### ACTION ITEM
Below are some entries. Copy each line in them that holds "knee".

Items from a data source
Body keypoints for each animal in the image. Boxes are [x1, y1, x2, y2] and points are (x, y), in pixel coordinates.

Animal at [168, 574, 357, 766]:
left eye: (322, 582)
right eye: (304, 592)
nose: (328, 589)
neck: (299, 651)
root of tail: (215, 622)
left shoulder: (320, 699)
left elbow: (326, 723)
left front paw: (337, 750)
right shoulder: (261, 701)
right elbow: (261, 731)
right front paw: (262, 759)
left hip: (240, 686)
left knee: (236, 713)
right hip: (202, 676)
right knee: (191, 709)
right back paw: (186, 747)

* * *

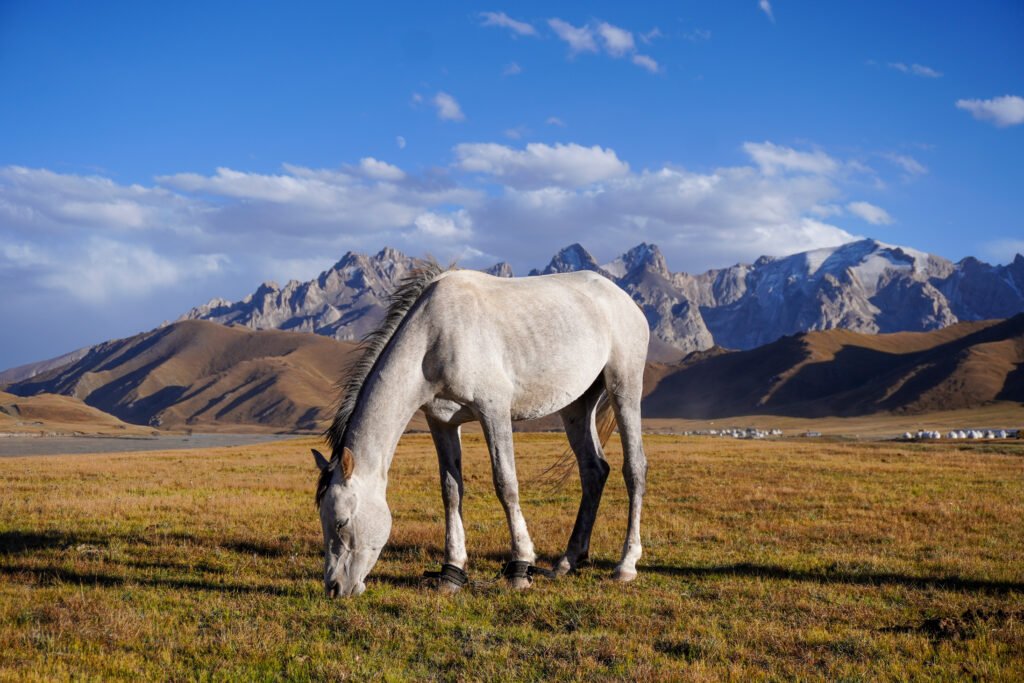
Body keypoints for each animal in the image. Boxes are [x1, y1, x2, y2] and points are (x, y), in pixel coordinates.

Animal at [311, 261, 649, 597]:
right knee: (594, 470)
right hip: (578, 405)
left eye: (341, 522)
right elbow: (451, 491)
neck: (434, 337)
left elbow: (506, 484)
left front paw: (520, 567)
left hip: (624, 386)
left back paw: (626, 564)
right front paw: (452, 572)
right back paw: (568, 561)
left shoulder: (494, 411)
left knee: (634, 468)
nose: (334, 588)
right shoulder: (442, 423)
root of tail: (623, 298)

### SOLVED PROBLEM
left knee: (236, 713)
right knee: (191, 709)
right knee: (594, 470)
left knee: (634, 468)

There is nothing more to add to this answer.